## Written exercise A
Update the rows from the line with "order: Isopoda" up to and including the line with "family: Yponomeutidae" by replacing "common name" with "vernacular name" and leaving everything else unchanged. Return only those lines.

As you can see from this photo, my sugar craving started young.  I think I was 3 in this picture.  I still cross my legs and eat suckers.

I’m going public with my discipline experiment because I think it will make this experiment more fun and because it may help me stick to my plan–you are my accountability factor.  I also am an educator and coach and always want to turn my lessons and experiences into teachable moments for others–if they have the same interests.

Why do I want to do this experiment?  While I’m disciplined in many areas of my life, I’m quite permissive in my personal life.  I naturally tend toward immediate gratification–even though I know better.  My friends think all I do is work and that I’m driven, but in my personal life I’m kinda mushy.  It’s that mushiness that I’m tired of.  The soft underbelly has just gotten too soft–if you catch my drift.

## Written exercise B
According to the excerpt, what two reasons does the writer give for going public with the discipline experiment?

## Given records

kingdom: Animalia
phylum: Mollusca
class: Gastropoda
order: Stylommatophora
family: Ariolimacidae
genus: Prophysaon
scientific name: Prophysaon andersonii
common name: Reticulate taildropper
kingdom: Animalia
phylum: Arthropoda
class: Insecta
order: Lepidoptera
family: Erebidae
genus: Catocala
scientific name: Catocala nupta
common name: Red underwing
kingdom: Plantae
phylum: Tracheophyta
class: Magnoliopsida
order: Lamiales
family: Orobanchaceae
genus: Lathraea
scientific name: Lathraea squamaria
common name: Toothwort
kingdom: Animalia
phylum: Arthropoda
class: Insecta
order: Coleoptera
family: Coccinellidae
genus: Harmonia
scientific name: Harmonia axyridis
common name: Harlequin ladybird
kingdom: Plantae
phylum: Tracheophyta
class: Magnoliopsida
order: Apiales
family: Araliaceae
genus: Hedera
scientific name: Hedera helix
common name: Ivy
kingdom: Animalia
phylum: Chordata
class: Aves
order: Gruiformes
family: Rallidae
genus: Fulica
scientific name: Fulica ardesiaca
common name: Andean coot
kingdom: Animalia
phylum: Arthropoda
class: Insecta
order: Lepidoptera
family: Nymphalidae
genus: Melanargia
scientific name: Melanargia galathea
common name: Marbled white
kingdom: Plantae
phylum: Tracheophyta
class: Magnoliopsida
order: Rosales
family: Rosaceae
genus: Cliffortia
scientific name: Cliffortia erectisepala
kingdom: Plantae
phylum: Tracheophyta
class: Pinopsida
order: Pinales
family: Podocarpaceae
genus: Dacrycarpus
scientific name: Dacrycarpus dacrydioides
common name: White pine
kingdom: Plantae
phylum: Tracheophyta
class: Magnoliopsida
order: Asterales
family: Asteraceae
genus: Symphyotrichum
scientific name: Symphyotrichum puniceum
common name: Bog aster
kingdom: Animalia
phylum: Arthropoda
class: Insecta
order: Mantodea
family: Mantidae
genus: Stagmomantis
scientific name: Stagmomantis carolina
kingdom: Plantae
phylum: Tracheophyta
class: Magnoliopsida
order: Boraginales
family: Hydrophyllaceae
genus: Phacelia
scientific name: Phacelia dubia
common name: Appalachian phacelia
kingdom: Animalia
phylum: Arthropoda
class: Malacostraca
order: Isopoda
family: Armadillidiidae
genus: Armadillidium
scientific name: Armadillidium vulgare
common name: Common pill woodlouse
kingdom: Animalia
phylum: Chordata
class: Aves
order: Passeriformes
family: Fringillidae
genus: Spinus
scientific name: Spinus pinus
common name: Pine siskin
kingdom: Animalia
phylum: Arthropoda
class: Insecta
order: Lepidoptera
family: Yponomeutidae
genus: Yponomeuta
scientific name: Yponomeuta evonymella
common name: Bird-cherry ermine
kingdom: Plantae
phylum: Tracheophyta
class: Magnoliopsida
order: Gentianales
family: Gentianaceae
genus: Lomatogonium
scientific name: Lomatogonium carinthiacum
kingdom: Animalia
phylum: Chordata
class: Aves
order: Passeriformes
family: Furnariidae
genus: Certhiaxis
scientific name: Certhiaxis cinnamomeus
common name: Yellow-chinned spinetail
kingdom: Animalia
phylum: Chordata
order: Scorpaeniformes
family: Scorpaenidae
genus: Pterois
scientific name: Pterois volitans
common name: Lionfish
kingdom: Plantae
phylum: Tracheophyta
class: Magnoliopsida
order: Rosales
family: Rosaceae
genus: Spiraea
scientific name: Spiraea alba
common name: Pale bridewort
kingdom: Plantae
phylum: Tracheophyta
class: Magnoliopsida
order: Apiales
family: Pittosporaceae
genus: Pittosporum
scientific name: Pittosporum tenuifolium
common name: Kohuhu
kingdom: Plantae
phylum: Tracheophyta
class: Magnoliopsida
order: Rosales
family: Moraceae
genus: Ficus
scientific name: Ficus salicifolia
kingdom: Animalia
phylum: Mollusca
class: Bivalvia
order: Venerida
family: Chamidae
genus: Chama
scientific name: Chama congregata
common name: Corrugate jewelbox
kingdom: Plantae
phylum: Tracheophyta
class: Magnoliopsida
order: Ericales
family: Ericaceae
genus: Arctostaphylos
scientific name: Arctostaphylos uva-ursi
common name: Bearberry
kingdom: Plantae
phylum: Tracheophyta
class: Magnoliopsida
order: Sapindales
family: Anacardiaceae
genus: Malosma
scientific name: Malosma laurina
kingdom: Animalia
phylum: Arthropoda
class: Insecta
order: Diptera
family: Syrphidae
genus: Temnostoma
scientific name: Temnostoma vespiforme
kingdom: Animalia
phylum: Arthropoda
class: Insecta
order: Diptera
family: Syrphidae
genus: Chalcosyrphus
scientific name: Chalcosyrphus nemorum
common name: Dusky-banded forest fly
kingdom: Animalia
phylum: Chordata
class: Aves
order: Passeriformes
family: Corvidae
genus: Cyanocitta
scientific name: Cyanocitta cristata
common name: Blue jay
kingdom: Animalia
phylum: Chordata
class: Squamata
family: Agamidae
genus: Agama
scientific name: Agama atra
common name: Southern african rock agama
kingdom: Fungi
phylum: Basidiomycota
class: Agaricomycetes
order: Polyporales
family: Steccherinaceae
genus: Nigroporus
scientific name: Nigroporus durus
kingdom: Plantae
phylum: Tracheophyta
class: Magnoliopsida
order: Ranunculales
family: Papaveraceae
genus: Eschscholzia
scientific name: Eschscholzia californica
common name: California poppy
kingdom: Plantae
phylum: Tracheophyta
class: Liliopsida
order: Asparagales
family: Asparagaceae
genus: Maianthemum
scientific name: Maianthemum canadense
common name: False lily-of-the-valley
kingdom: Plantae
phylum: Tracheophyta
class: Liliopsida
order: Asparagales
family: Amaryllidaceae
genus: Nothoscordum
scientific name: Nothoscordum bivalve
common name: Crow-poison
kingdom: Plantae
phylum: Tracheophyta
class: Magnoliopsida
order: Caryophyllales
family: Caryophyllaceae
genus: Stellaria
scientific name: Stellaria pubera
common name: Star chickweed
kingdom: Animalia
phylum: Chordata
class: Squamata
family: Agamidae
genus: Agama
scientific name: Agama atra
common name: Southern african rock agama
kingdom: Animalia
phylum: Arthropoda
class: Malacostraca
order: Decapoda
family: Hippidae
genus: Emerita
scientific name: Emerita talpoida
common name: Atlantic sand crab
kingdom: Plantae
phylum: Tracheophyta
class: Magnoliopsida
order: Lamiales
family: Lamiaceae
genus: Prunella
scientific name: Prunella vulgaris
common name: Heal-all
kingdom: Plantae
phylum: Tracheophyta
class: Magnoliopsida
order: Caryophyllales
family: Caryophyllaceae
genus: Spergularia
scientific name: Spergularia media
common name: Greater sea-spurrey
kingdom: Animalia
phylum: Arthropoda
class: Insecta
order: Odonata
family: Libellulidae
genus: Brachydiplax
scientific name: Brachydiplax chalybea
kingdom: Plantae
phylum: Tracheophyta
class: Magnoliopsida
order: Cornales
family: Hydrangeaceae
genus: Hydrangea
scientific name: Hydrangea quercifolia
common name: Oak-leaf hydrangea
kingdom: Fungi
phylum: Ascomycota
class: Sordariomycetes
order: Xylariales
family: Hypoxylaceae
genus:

## Exercise result A
order: Isopoda
family: Armadillidiidae
genus: Armadillidium
scientific name: Armadillidium vulgare
vernacular name: Common pill woodlouse
kingdom: Animalia
phylum: Chordata
class: Aves
order: Passeriformes
family: Fringillidae
genus: Spinus
scientific name: Spinus pinus
vernacular name: Pine siskin
kingdom: Animalia
phylum: Arthropoda
class: Insecta
order: Lepidoptera
family: Yponomeutidae

## Exercise result B
Going public will make the experiment more fun and may help the writer stick to the plan, with readers as the accountability factor.